While responding to Alex's comments on my review of the ACKS Player's Companion, I was reminded of a position I've held on spell selection for a while now.  Alex argued that Dismember and Choking Grip are both awesome spells, and was surprised that my players, despite having access to them, had fallen back to the old standbys of Fireball and Sleep.  I discussed this with the rest of the group, and I think we reached something of an agreement on why Dismember in particular didn't see much use.

The primary concerns which motivated our players during combat spell selection were reliability (How often will this spell actually work?), versatility (How often will this spell be useful?), and raw power (When I get to use it and it works, how awesome will this spell's effects be?).  A spell which allows a save, requires an attack roll, or has a variable duration is unreliable, while a spell which can only target one opponent, or which has its effectiveness reduced against certain classes of opponents (eg, undead immune to sleep) lacks versatility in terms of the sort of combats where it can be used to its fullest potential.  Unreliability and inflexibility can be outweighed if the payoff on success is very high, which is where raw power comes in, but that's a hard sell.
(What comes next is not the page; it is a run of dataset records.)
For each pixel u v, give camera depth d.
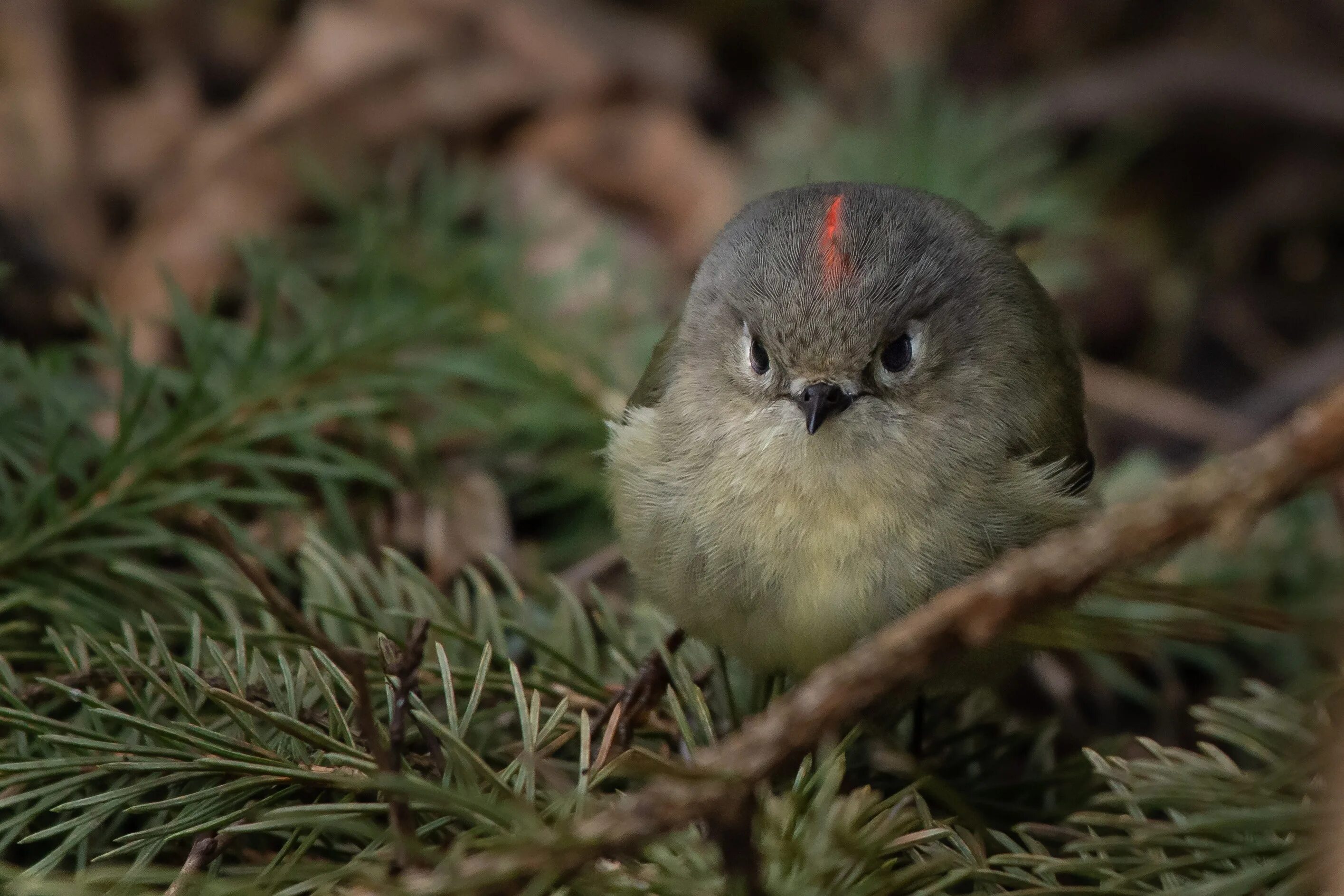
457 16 11.38
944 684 5.71
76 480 6.54
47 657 5.48
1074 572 3.34
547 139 11.16
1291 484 3.20
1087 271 9.66
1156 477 8.39
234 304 10.27
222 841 4.46
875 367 6.05
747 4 12.45
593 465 7.93
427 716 4.11
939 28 12.07
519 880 3.49
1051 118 11.28
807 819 3.80
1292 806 3.91
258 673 5.18
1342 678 3.79
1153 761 5.02
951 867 4.25
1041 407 6.40
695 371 6.35
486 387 8.71
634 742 5.68
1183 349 10.49
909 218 6.50
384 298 8.09
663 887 3.78
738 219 6.73
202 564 6.20
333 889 3.85
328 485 6.83
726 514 5.91
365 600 5.80
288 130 10.85
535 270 10.06
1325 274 10.94
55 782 4.96
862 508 5.84
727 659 6.29
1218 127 11.38
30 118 10.72
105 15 11.45
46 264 10.02
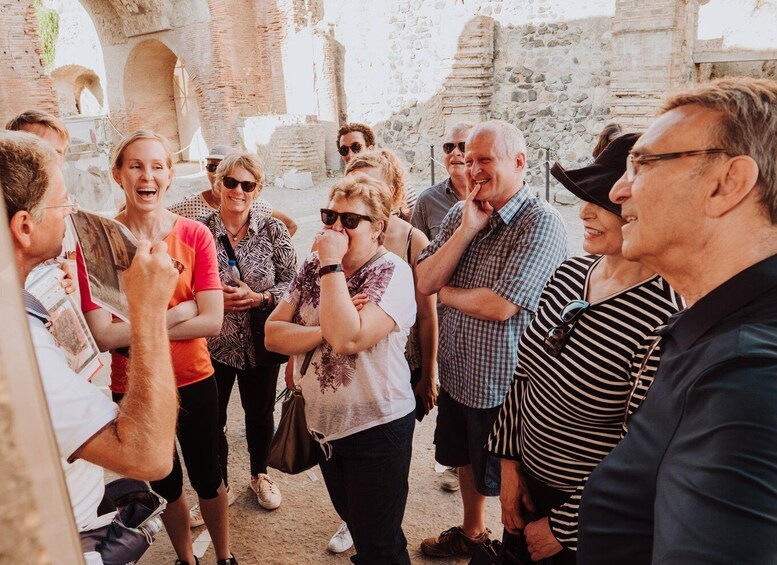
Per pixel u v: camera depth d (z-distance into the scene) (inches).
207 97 618.2
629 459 38.0
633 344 58.7
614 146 62.2
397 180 119.9
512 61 411.5
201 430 98.7
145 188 94.6
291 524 121.8
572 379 62.3
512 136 92.0
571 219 358.0
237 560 111.6
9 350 14.3
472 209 93.4
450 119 431.5
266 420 126.8
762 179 33.7
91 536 56.2
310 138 542.3
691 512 29.1
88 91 895.1
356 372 79.9
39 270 62.3
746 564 26.4
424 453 144.5
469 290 93.7
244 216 121.7
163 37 652.1
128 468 48.7
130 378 52.0
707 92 36.1
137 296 52.0
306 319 87.0
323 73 548.7
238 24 604.1
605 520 39.2
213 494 101.8
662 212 37.0
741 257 34.9
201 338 98.6
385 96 489.7
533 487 72.4
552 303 68.1
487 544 77.1
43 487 14.5
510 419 75.3
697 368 33.8
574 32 381.7
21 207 46.3
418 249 111.3
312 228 369.1
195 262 97.7
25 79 402.9
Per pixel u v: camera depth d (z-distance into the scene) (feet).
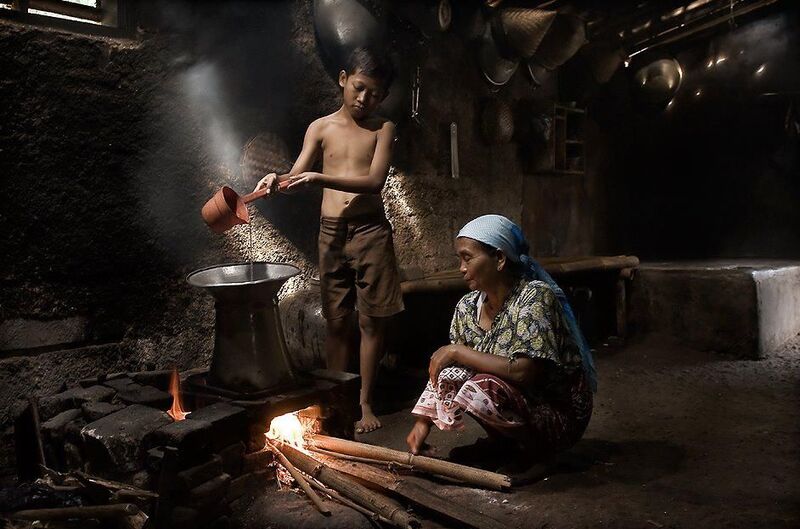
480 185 21.39
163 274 13.82
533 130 22.43
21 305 11.94
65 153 12.30
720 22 24.25
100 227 12.83
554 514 9.41
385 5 16.49
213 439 9.57
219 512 9.45
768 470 11.11
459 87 20.47
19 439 11.93
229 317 10.91
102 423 9.71
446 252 20.35
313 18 16.06
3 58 11.47
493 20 20.34
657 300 21.12
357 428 13.29
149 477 9.31
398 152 18.62
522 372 10.01
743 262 23.15
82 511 8.75
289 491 10.24
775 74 26.37
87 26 12.64
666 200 28.68
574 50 22.00
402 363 17.87
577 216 25.31
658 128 28.02
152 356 13.71
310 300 15.23
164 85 13.57
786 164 26.91
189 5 13.85
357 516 9.21
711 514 9.41
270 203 15.53
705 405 15.05
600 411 14.73
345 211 13.58
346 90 13.14
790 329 21.16
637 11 23.47
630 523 9.14
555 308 10.34
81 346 12.76
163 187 13.70
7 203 11.68
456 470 10.32
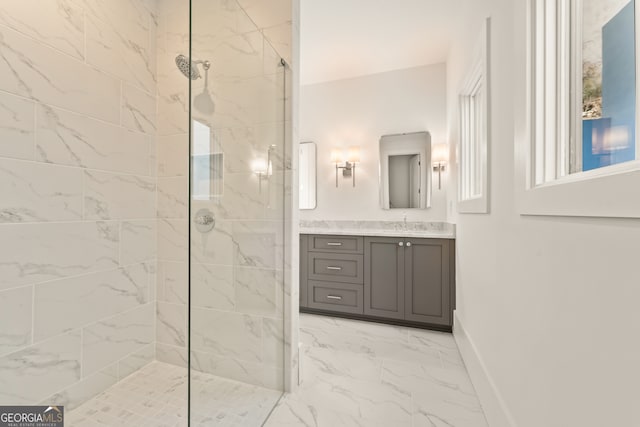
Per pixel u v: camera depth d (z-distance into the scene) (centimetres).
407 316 252
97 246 153
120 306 165
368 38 259
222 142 121
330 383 166
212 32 115
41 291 129
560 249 79
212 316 114
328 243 278
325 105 343
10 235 119
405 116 314
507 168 121
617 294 58
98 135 153
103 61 155
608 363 61
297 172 167
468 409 145
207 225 113
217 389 115
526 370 100
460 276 216
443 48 276
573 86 89
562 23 92
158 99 186
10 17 118
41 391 129
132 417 137
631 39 66
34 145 126
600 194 61
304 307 285
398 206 316
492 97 143
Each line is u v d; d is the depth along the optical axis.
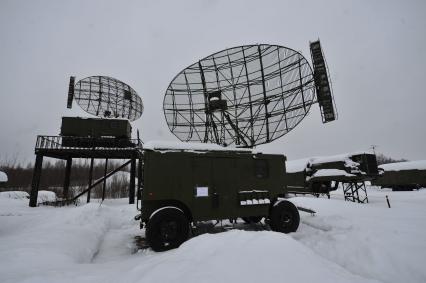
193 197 6.95
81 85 18.09
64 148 16.25
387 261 4.79
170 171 6.91
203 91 11.50
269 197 7.83
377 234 6.24
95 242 6.98
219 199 7.23
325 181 20.98
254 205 7.64
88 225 8.31
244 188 7.59
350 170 18.38
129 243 7.39
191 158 7.18
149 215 6.89
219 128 11.01
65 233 6.63
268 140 10.46
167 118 11.48
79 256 5.36
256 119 10.79
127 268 3.96
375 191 32.03
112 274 3.51
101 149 16.34
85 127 17.06
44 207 15.45
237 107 11.05
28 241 5.51
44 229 7.16
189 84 11.64
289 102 10.29
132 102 19.50
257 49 11.04
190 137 11.19
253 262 3.11
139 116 20.02
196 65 11.60
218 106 10.83
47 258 4.42
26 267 3.83
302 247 3.78
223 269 2.94
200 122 11.27
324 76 9.40
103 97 18.50
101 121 17.30
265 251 3.44
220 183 7.34
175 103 11.60
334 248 5.94
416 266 4.43
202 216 6.95
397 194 24.56
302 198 17.16
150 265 3.42
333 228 8.09
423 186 30.56
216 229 8.75
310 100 9.68
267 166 8.09
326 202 15.04
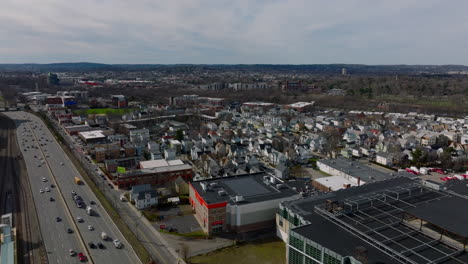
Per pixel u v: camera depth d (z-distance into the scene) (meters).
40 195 132.62
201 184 120.38
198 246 97.25
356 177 139.50
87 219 112.31
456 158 177.38
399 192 99.00
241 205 104.25
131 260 88.62
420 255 67.12
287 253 82.69
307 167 172.88
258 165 171.88
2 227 100.81
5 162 176.12
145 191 125.31
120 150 195.00
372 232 76.88
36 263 87.25
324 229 80.00
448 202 90.56
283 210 98.44
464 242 69.19
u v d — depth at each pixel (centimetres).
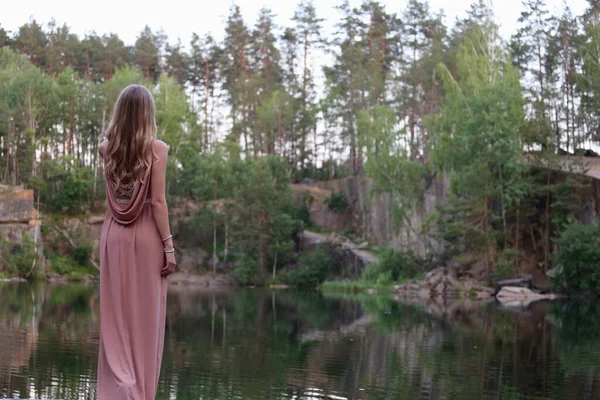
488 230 4816
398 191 5584
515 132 4872
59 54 8606
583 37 5641
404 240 5988
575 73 5347
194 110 8119
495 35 5288
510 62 5347
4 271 5869
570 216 4838
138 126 457
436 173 5672
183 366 1727
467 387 1511
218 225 6800
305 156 8612
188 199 7256
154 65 9200
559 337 2380
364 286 5372
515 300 4344
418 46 7888
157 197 462
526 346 2150
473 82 5038
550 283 4653
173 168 7075
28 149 6894
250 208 6412
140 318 461
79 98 7631
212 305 3803
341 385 1514
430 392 1455
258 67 8944
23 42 8475
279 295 4831
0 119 6869
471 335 2434
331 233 6856
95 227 6731
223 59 8756
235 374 1625
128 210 458
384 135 5694
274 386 1490
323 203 7312
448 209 4953
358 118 6962
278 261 6462
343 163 8488
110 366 452
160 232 466
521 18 6738
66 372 1553
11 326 2430
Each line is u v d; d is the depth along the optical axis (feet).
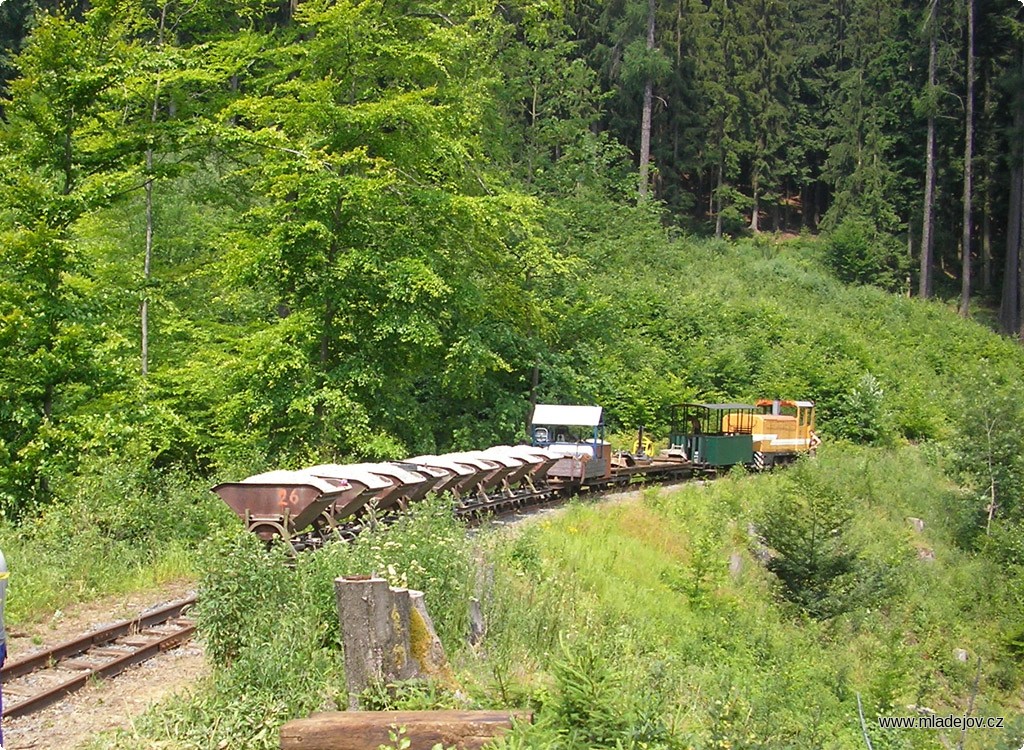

Dismember is pretty unreliable; a save negates all of its effects.  It's also single-target, which reduces its versatility somewhat.  Worse still is that the single targets you're going to want to burn a 3rd-level spell slot against are probably enemy chieftains and spellcasters, who have relatively good saves.  While mortal wounds are scary, the death and dismemberment table introduces another level of unreliability into the spell; while you could sever both of their arms or break their spine, scoring an immediate knock-out, you've got a similar probability of knocking out a few of their teeth or inflicting minor scarring, which is probably not a relevant contribution to most combats.  3d6 damage is nice, but that's on par with fireball successful-save damage to a single target, and only occurs on a failed save.  Fireball, by comparison, deals damage (more reliable than negative effects across types of opponent) to a potentially-large number of targets (versatile), and while it gives a save, it's a save for half (more reliable).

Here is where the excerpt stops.